▶ **ELENCO DEI COMPITI**:
1. Traduci in inglese questa frase del brano sulla sentenza della Cassazione: "E' esclusa la risarcibilità del danno esistenziale nel caso di ritardo nel versamento dell'indennità di maternità da parte dell'INPS che non comporti una intollerabile lesione della dignità umana."
2. Stampa il passo del brano sulla sentenza della Cassazione compreso tra "La domanda veniva" e "proposta dalla donna.", estremi inclusi.

▶ **BRANO DEL DOCUMENTO**:
E' esclusa la risarcibilità del danno esistenziale nel caso di ritardo nel versamento dell'indennità di maternità da parte dell'INPS che non comporti una intollerabile lesione della dignità umana.
Nel caso esaminato dalla Cassazione con sentenza n. 2217 del 4 febbraio 2016, una donna aveva agito in giudizio nei confronti dell’INPS, chiedendo la condanna dell’Istituto al risarcimento del danno esistenziale subito per effetto della ritardata corresponsione dell’indennità di maternità, poiché tale ritardo aveva causato alla neo mamma delle difficoltà di carattere economico.

La domanda veniva accolta in primo grado ma la Corte d’appello, pronunciatasi nel secondo grado di giudizio, riteneva di dover riformare la sentenza, rigettando la domanda proposta dalla donna.

La donna, dunque, riteneva opportuno proporre ricorso in Cassazione, evidenziando come il ritardo nella corresponsione avesse determinato “un danno esistenziale risarcibile per la lesione dei diritti inviolabili della persona”, di cui agli artt. 2, 3, 36, 37 e 38 Costituzione.

▶ **ELENCO**:
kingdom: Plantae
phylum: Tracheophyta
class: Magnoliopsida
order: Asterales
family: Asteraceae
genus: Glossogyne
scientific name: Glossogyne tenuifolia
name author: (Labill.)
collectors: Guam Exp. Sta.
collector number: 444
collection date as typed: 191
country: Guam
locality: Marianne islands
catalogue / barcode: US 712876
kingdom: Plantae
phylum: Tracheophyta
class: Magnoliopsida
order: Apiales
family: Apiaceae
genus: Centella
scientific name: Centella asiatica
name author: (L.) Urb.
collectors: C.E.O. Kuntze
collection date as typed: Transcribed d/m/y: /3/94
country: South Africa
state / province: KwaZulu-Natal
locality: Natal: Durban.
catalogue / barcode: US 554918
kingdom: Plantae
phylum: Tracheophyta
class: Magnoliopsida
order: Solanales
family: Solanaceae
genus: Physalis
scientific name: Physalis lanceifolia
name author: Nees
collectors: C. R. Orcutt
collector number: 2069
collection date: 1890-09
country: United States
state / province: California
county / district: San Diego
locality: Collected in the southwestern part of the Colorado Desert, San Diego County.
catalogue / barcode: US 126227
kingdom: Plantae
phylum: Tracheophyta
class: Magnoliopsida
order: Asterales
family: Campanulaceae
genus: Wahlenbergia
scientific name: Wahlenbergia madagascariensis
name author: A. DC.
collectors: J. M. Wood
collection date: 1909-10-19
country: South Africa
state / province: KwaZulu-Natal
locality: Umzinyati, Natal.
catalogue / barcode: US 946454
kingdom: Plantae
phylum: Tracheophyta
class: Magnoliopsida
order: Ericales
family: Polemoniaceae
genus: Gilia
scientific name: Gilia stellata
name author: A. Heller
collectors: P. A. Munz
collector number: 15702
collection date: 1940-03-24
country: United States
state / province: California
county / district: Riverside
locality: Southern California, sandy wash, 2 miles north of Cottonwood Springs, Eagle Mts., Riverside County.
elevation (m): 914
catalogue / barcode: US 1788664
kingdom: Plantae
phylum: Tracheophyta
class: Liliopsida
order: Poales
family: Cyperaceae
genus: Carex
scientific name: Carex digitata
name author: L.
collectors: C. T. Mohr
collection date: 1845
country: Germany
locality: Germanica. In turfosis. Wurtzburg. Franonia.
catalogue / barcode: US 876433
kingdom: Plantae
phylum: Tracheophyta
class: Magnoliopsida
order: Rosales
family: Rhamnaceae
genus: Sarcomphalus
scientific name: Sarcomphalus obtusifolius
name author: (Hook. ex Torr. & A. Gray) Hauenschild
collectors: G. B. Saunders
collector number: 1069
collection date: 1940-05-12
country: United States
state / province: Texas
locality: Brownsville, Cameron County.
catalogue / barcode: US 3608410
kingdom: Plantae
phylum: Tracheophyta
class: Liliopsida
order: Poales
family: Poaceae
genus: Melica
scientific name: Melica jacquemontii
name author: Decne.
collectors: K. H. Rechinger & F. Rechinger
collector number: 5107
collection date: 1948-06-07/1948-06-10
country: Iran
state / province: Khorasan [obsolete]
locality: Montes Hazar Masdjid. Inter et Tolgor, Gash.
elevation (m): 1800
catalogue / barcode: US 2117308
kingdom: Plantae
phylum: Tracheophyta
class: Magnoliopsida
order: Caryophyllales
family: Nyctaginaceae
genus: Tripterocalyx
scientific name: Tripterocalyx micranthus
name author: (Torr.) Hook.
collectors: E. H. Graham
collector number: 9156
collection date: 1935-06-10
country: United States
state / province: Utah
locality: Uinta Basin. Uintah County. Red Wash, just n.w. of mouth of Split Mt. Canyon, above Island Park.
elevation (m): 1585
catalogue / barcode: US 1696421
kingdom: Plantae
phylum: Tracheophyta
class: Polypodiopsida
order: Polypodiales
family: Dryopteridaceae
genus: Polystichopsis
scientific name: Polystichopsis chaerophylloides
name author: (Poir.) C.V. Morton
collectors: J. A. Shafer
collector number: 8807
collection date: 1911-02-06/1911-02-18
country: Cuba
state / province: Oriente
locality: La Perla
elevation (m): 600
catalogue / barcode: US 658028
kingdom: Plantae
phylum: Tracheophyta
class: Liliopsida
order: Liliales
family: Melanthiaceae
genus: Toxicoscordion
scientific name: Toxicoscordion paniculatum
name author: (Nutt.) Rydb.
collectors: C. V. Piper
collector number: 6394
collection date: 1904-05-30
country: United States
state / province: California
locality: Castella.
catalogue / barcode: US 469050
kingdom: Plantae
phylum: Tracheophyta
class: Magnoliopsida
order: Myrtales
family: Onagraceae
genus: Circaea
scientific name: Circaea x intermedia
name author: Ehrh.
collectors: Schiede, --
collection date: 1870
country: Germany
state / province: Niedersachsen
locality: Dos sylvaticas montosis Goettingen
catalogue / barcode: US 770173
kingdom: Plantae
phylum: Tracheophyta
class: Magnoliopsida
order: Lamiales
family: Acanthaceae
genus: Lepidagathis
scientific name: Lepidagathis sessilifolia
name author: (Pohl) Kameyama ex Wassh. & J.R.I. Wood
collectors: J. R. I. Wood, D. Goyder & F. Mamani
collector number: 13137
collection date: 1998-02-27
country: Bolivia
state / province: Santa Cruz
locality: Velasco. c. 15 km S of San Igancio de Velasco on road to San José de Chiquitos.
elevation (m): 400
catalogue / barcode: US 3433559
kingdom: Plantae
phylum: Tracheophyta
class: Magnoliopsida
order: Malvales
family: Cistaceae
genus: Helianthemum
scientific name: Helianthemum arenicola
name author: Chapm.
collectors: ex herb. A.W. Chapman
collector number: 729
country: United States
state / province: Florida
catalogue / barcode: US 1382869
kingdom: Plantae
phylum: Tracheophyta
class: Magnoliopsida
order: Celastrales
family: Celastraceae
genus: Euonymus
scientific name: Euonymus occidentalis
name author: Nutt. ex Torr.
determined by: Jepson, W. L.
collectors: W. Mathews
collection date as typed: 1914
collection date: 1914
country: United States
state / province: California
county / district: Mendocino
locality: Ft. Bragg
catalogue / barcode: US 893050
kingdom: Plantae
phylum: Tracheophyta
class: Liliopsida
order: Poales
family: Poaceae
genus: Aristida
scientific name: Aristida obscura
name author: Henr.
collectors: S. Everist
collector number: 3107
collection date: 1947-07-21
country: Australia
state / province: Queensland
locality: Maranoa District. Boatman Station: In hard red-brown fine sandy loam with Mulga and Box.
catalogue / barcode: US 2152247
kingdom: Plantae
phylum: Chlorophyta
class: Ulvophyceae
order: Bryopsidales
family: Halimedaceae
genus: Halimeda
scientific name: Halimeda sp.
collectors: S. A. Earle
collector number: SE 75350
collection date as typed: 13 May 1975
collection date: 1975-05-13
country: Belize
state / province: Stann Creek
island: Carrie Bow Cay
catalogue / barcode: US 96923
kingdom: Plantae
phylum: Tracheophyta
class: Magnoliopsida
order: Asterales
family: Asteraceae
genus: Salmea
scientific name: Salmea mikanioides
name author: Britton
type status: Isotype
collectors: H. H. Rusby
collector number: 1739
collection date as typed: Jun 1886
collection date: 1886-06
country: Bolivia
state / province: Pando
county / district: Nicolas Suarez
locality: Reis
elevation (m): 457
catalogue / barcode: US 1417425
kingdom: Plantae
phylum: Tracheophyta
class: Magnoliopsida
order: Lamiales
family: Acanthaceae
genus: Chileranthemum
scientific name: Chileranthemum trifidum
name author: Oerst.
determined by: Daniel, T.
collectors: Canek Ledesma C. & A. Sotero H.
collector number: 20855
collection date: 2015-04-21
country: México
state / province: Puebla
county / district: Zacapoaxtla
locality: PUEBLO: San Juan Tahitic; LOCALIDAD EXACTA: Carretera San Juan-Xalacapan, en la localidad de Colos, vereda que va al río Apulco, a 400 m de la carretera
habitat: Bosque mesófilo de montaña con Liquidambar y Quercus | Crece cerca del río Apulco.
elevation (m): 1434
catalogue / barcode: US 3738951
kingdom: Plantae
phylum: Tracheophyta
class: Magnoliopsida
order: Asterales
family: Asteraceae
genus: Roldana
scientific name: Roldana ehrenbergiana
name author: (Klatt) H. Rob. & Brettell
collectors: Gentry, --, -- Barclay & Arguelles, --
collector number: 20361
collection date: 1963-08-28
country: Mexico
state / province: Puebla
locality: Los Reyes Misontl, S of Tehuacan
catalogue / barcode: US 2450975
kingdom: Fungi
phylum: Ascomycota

▶ **SOLUZIONI PER COMPITO**:
1. Compensation for existential damage is ruled out where a delay by INPS in paying the maternity allowance does not entail an intolerable violation of human dignity.

2.
La domanda veniva accolta in primo grado ma la Corte d’appello, pronunciatasi nel secondo grado di giudizio, riteneva di dover riformare la sentenza, rigettando la domanda proposta dalla donna.